Work instructions: Provide the number of lines of the records that include "vrátane", with no other content.

Dataset entries:
========================

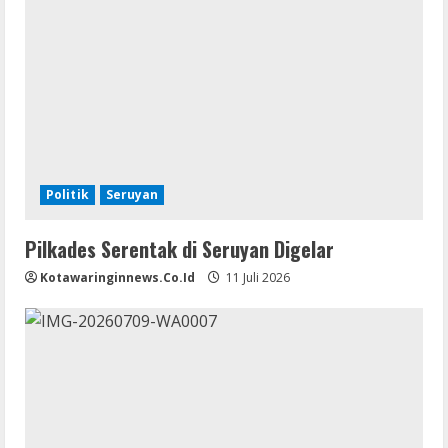
Politik
Seruyan
Pilkades Serentak di Seruyan Digelar
Kotawaringinnews.co.id
11 Juli 2026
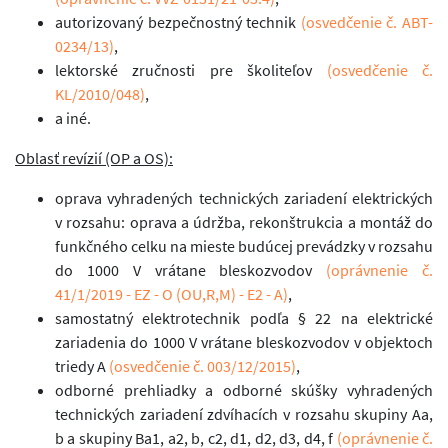
autorizovaný bezpečnostný technik
(osvedčenie č. ABT-
0234/13)
,
lektorské zručnosti pre školiteľov
(osvedčenie č.
KL/2010/048)
,
a iné.
Oblasť revízií (OP a OS):
oprava vyhradených technických zariadení elektrických
v rozsahu: oprava a údržba, rekonštrukcia a montáž do
funkčného celku na mieste budúcej prevádzky v rozsahu
do 1000 V vrátane bleskozvodov
(oprávnenie č.
41/1/2019 - EZ - O (OU,R,M) - E2 - A)
,
samostatný elektrotechnik podľa § 22 na elektrické
zariadenia do 1000 V vrátane bleskozvodov v objektoch
triedy A
(osvedčenie č. 003/12/2015)
,
odborné prehliadky a odborné skúšky vyhradených
technických zariadení zdvíhacích v rozsahu skupiny Aa,
b a skupiny Ba1, a2, b, c2, d1, d2, d3, d4, f
(oprávnenie č.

========================

Answer section: 2